I do think there's a problem with foodies criticizing individual's cooking/shopping/eating choices in ways that are counter-productive, in the same way that I think there's a problem with feminism criticizing individual's make-up/clothing/jobs in ways that are counter-productive. There's a way in which one can use the idea that the personal is political that critiques systems, and a way in which it judges individuals, and I think it's important to pay attention to how the messages are playing with people who are *not* involved in the movement (whatever the movement may be). It's all well and good to say, "We're helping you!," but if the target population feels judged rather than helped, there's a problem. (Again, this is something that I've seen a lot with feminists not really listening to the criticism coming from POC/ the poor / the disabled / etc.)
There's a way in which one can use the idea that the personal is political that critiques systems, and a way in which it judges individuals, and I think it's important to pay attention to how the messages are playing with people who are *not* involved in the movement (whatever the movement may be). It's all well and good to say, "We're helping you!," but if the target population feels judged rather than helped, there's a problem.
I agree. It's why I think The Personal is Political is such a great, clearly stated and empathetic essay. And I don't know why the internet has seen fit to use the phrase however it wants. Hanisch is clear that we should be vigilant about the injustice of the system and sympathetic to whatever seemingly hypocritical or self-destructive or anti-feminist thing women need to do to live within it.
So yeah, the personal is political because the system is unjust, not because women and people who need to eat are jerks or suck at life.
a pre-paid shopping account: if I give them $180 at the beginning of the season, they'll credit me $200 to spend at the farmstand.

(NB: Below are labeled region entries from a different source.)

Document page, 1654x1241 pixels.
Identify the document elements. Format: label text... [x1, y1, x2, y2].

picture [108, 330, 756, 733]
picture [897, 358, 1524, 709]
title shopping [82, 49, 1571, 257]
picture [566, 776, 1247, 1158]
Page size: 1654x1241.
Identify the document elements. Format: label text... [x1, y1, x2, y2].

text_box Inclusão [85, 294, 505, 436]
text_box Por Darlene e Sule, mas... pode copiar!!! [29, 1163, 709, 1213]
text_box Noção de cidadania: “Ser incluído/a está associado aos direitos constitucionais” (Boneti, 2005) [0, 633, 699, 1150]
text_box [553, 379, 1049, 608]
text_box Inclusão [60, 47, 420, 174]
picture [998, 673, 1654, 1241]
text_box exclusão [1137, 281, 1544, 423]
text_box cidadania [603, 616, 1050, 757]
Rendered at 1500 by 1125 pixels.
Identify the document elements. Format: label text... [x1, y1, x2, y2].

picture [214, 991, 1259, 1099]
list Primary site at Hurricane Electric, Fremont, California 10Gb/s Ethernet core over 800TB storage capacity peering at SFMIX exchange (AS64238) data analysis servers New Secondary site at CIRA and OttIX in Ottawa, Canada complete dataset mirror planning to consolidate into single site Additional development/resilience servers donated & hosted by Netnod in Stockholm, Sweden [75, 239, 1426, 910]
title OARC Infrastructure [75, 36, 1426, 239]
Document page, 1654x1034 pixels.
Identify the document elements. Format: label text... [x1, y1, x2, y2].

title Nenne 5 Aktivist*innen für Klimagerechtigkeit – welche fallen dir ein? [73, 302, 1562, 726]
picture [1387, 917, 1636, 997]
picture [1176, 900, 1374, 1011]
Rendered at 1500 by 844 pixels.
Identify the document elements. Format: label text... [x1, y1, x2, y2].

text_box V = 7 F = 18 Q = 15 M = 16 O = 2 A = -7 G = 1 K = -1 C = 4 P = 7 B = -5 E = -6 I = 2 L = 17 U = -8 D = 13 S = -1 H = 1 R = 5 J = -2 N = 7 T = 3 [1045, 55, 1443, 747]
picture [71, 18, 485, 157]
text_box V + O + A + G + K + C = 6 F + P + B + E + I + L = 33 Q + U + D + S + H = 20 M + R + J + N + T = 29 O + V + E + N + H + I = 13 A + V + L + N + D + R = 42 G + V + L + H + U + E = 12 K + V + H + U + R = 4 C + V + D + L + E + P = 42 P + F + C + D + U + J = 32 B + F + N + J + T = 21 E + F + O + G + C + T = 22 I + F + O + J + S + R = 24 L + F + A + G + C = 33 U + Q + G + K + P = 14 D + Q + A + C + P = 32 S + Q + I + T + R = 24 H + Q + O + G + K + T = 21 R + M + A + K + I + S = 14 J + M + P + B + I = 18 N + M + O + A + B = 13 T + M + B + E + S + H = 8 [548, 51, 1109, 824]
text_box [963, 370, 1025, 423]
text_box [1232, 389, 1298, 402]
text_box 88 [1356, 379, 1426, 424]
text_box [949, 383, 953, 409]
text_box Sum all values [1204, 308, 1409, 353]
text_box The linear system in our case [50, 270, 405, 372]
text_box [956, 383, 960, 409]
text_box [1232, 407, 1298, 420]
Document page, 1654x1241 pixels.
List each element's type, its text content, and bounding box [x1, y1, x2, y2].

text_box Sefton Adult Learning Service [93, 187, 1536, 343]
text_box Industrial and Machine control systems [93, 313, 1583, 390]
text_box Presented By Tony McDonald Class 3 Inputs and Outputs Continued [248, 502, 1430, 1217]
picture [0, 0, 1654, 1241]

That is a great idea. I think I'll send it as a think-on-this item to the coordinators of our 2 main local markets.
think there's a problem with foodies criticizing individual's cooking/shopping/eating choices in ways that are counter-productive,
I completely and wholeheartedly agree with this, and yet I think it's largely a straw man. I see very few direct instances of this in action, and many more instances of someone lobbing a charge at 'foodies' for being exclusive/thoughtless of others/paternalistic/judgey. More often than not, I think people in the food movement, at least those I've been able to work with personally, are pretty concerned with empowering leadership among all sectors, connecting people with resources to make the changes they need. I do see people feeling judged, but I really see few instances of someone pointing to an individual or a community and saying "You! You need to clean up your act! Shame!" That feeling of judgment might have a different cause than shame delivered by others - it might actually be the dissonance created by raised awareness confronting systemic obstacle. As with all activism that seeks to address issues of societal structures, that uniting against systemic obstacle rather than fighting in an interpersonal dialectic that mislocates the source of the problem is the trickier bit to pull off. But I believe that the food movement deserves a lot more credit for aiming toward that from the get-go.
I found the essay. It's jargon-laden infighting :/ Does nicely dovetail with what we're talking about here though in terms of the in-movement vs. larger society dynamics.
More often than not, I think people in the food movement, at least those I've been able to work with personally, are pretty concerned with empowering leadership among all sectors, connecting people with resources to make the changes they need.